**ZITIERTER TEXTABSCHNITT**
* * *
Im gesamten Stadtgebiet kamen Mitte der Neunzigerjahre auf rund 70 000 Einwohner fast 50.000 Kraftfahrzeuge, der städtische Fuhrpark eingerechnet. Statistisch stand jedes Auto 95 Prozent der Zeit ungenutzt auf städtischem Grund oder im Stau. 70 Prozent aller Einkäufe im Stadtgebiet wurden per Auto erledigt. In der Innenstadt sorgten 14.000 Autos täglich für Stillstand, die Suche nach einem Parkplatz dauerte mitunter eine Viertelstunde. Die Luft war verpestet, ständig wurde gehupt. Es herrschte eine zunehmend nervöse bis aggressiv geladene Atmosphäre. Wer Wiesbaden kennt, kann sich die Situation damals gut ausmalen.
Nach seinem Wahlsieg setzte Lores keine Planungsgremien ein, ließ keine Positionspapiere oder Prognosen ausarbeiten – er handelte einfach. Auf einen Schlag erklärte er die gesamte Altstadt mit ihren gotischen Kirchen und Renaissance-Häusern zur Fußgängerzone. Dieser Befreiungsschlag ging einher mit einer Umgestaltung der historischen Innenstadt. Sie ist seitdem nicht wiederzuerkennen. Wo sich vorher Stoßstange an Stoßstange reihte, lädt heute eine Bummelzone mit Straßencafés zum Verweilen ein. Es gibt dort weder Fahrbahnmarkierungen noch Unterschiede zwischen Bürgersteig, Fahrradweg und Autopiste. Verkehrszeichen und Ampeln sind gleich mit verbannt. Denn es gilt eine denkbar einfache Grundregel: Fußgänger haben immer Vorfahrt. Dann folgen Radfahrer. Erst danach kommen motorisierte Fahrzeuge zu ihrem Recht.
* * *
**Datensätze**

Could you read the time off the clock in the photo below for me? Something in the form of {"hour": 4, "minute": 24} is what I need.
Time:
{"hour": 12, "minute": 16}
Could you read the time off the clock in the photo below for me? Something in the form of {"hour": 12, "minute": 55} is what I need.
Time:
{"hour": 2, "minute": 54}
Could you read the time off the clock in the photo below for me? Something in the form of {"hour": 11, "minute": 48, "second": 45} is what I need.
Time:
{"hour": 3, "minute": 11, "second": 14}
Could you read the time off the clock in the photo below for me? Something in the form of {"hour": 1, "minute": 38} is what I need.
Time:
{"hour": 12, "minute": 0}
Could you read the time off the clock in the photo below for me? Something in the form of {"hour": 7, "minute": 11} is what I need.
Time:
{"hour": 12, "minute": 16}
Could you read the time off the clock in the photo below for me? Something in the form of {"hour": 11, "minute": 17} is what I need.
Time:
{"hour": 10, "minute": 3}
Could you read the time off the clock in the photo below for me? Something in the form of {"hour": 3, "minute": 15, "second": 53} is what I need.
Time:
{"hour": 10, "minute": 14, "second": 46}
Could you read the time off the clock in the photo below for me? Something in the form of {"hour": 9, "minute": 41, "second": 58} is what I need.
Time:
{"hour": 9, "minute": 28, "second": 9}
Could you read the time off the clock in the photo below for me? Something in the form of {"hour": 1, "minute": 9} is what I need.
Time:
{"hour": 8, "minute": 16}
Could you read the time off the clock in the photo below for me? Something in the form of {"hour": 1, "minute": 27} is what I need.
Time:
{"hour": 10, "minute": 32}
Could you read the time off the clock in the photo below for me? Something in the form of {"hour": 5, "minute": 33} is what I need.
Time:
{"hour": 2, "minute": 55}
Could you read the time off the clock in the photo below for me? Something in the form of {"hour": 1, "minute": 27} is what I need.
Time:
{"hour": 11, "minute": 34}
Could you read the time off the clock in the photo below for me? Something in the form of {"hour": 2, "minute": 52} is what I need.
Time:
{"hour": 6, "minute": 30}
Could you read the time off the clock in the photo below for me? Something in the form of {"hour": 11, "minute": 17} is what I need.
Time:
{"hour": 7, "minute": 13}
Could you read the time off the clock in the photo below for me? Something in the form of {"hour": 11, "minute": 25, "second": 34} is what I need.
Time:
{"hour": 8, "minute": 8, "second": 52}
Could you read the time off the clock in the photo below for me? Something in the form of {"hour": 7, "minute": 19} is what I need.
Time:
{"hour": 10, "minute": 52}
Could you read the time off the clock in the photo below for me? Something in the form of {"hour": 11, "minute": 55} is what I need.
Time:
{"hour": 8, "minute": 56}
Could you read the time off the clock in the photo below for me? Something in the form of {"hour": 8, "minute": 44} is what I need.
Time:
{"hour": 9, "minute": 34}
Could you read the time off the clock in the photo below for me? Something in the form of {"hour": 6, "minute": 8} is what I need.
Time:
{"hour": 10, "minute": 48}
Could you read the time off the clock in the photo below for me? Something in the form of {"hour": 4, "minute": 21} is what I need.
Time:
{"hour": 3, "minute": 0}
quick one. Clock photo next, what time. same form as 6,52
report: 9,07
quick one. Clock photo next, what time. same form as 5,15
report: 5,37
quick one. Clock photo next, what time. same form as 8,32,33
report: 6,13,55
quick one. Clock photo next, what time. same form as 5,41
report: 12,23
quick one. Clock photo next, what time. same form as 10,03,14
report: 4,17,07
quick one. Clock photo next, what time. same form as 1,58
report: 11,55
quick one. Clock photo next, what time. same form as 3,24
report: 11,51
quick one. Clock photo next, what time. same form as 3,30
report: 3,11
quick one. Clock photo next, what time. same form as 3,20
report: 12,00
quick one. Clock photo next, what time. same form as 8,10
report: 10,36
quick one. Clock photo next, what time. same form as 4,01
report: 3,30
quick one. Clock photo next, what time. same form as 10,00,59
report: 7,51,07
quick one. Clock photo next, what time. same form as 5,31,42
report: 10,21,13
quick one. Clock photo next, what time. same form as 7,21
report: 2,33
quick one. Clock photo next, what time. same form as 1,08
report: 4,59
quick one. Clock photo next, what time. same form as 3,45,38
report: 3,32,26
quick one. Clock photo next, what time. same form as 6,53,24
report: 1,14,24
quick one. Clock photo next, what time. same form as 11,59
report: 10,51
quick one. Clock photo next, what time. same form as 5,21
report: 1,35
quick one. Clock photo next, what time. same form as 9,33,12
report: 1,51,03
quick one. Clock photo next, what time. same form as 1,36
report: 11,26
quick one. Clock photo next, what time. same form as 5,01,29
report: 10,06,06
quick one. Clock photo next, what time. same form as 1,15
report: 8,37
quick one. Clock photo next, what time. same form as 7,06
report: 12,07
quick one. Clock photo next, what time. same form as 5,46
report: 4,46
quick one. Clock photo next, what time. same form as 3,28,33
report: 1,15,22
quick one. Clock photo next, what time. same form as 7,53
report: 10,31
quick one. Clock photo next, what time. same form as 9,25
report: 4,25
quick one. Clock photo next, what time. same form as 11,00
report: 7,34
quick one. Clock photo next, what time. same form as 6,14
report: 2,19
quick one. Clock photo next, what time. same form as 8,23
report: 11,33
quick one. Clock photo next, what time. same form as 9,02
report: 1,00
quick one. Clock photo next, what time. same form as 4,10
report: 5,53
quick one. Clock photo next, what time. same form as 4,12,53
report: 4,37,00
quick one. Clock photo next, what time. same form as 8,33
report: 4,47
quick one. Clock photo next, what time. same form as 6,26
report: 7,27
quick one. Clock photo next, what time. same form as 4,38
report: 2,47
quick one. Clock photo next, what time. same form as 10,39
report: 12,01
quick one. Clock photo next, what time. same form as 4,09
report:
* * *
**ZU ERLEDIGENDE AUFGABE 1**
Aktualisiere im Text über den Stadtverkehr die Stelle von „Nach seinem Wahlsieg“ bis einschließlich „zu ihrem Recht.“, indem du „Straßencafés“ durch „Eiscafés“ ersetzt.
**ZU ERLEDIGENDE AUFGABE 2**
Schreibe den Text über den Stadtverkehr im Anschluss an seinen letzten Satz weiter.

**ANTWORT 1**
Nach seinem Wahlsieg setzte Lores keine Planungsgremien ein, ließ keine Positionspapiere oder Prognosen ausarbeiten – er handelte einfach. Auf einen Schlag erklärte er die gesamte Altstadt mit ihren gotischen Kirchen und Renaissance-Häusern zur Fußgängerzone. Dieser Befreiungsschlag ging einher mit einer Umgestaltung der historischen Innenstadt. Sie ist seitdem nicht wiederzuerkennen. Wo sich vorher Stoßstange an Stoßstange reihte, lädt heute eine Bummelzone mit Eiscafés zum Verweilen ein. Es gibt dort weder Fahrbahnmarkierungen noch Unterschiede zwischen Bürgersteig, Fahrradweg und Autopiste. Verkehrszeichen und Ampeln sind gleich mit verbannt. Denn es gilt eine denkbar einfache Grundregel: Fußgänger haben immer Vorfahrt. Dann folgen Radfahrer. Erst danach kommen motorisierte Fahrzeuge zu ihrem Recht.

**ANTWORT 2**
Die Ladenbesitzer, die anfangs gegen die Einrichtung der autofreien Zone protestiert hatten, beruhigten sich schnell: Entgegen den Befürchtungen stiegen ihre Umsätze – aus einem banalen Grund: Die zeitraubende Parkplatzsuche hatte potenzielle Kunden früher eher abgeschreckt als zum Konsumieren verlockt. Heute schlendern entspannte KäuferInnen zu Fuß an den Auslagen vorbei oder halten mit ihrem Fahrrad direkt vor dem Geschäft ihrer Wahl – und geben mehr Geld aus. Ein Nebeneffekt: Im Gegensatz zu den meisten anderen spanischen Städten wurde das Gros des Einzelhandels nicht von riesigen Supermärkten am Stadtrand aufgesogen.
Und was ist mit den Menschen, die schwere und sperrige Dinge zu verladen, oder es eilig haben? Sie können einfahren, jedoch mit nicht mehr als zehn Stundenkilometern, und an einem der 1000 verbliebenen Parkplätze parken – allerdings nicht länger als 10 Minuten. Parkplätze sind Lade- aber keine Abstellzonen. Das ganze wird von Kameras überwacht und durch fernbediente Poller ergänzt.
Die Verbannung der Autos wurde auch deshalb akzeptiert, da gleichzeitig an den Durchgangsstraßen, die einen großen Bogen um das Zentrum machen, knapp 15 000 Parkplätze eingerichtet wurden. Zwei Drittel sind gratis. Für Autobesitzer, die im Zentrum arbeiten, sind eigene Plätze reserviert. Die anderen Parker kostet die Stunde einen Euro. Zudem verbinden kleine Shuttlebusse die Parkplätze gratis mit den wichtigsten Anlaufpunkten im Zentrum. Deren Dieselmotoren werden nun nach und nach durch Elektro-Antriebe ersetzt. Auch stehen Leihfahrräder zur Verfügung, die sich per App freischalten lassen. Selbst die Hinweistafeln richten sich an den Bedürfnissen der Fußgänger aus und geben fußläufige Entfernungen in Metern und Minuten an.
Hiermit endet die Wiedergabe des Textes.